It took me aback because I've always used the term "strong women" to mean female characters who are well-rounded, well-written and integral to the story rather than being used as plot devices to motivate their male counterparts.
|More than one? Even better!|
But physical strength isn't the only way to be strong. In Metamorphosis, Lily can turn into a grizzly bear, but that's not what makes her a strong woman. She apologizes to no one for who she is and what she believes in, even when her own family disagrees with her. She's willing to stand on her own to do what is right and insist the rest of the world needs to move.
Metamorph Cali in Inquisition is another example of a different type of strong woman. There is no obstacle that she can't get around, under or through because she never gives up, no matter what the world throws at her. She also has the strength to examine her own beliefs and opinions, recognize when she's made a mistake and take the steps needed to fix it. Even if it costs her everything, she doesn't hesitate to make the necessary sacrifice.

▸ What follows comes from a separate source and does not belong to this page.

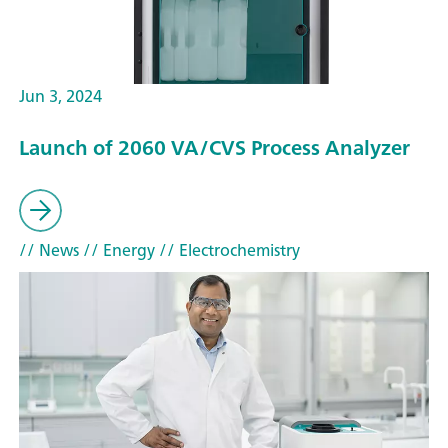
Jun 3, 2024
Launch of 2060 VA/CVS Process Analyzer
// News
// Energy
// Electrochemistry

In Judgment, Martha displays yet another different type of strength. The strength that comes when life has hit a person over and over, driving them to the edge of survival. It takes strength to reach that point and stand up to fight one's way back. Fighting against overwhelming odds when it can seem hopeless is one of the most powerful statements of strength a person can make. She may not have any powers, but that doesn't stop her.
Four women, all different, all strong in different ways. And my new heroines, Annika and Katie, will be strong as well, each in her own way.
To me, a strong woman is one with a sense of her own identity, who doesn't hide or make herself less in order to be liked. She doesn't bow down before the world and hope for the best. She takes active steps to shape her own life into the one she wants. It's not a one-dimensional trait. It can be applied in all kinds of ways and it's what makes a heroine inspiring.
Real life doesn't always reward strength. Sometimes it seems to delight in breaking those who dare to be strong. Fiction doesn't always reward strength, either. There are too many stories about strong women who are constantly struggling and fighting, never able to achieve their dreams. Sometimes these fictional women aren't even allowed to complain. They're praised for their acceptance and composure in the face of ongoing tragedy.
This is one of the reasons why I love the romance genre. No matter how bad the situation gets for the heroine, I know her strength will be rewarded and recognized. She will not be put in a position where she must sacrifice her strength for her dreams (or if she is, there will be a way where she gets both). Those are the stories about strong women that I want to read and write.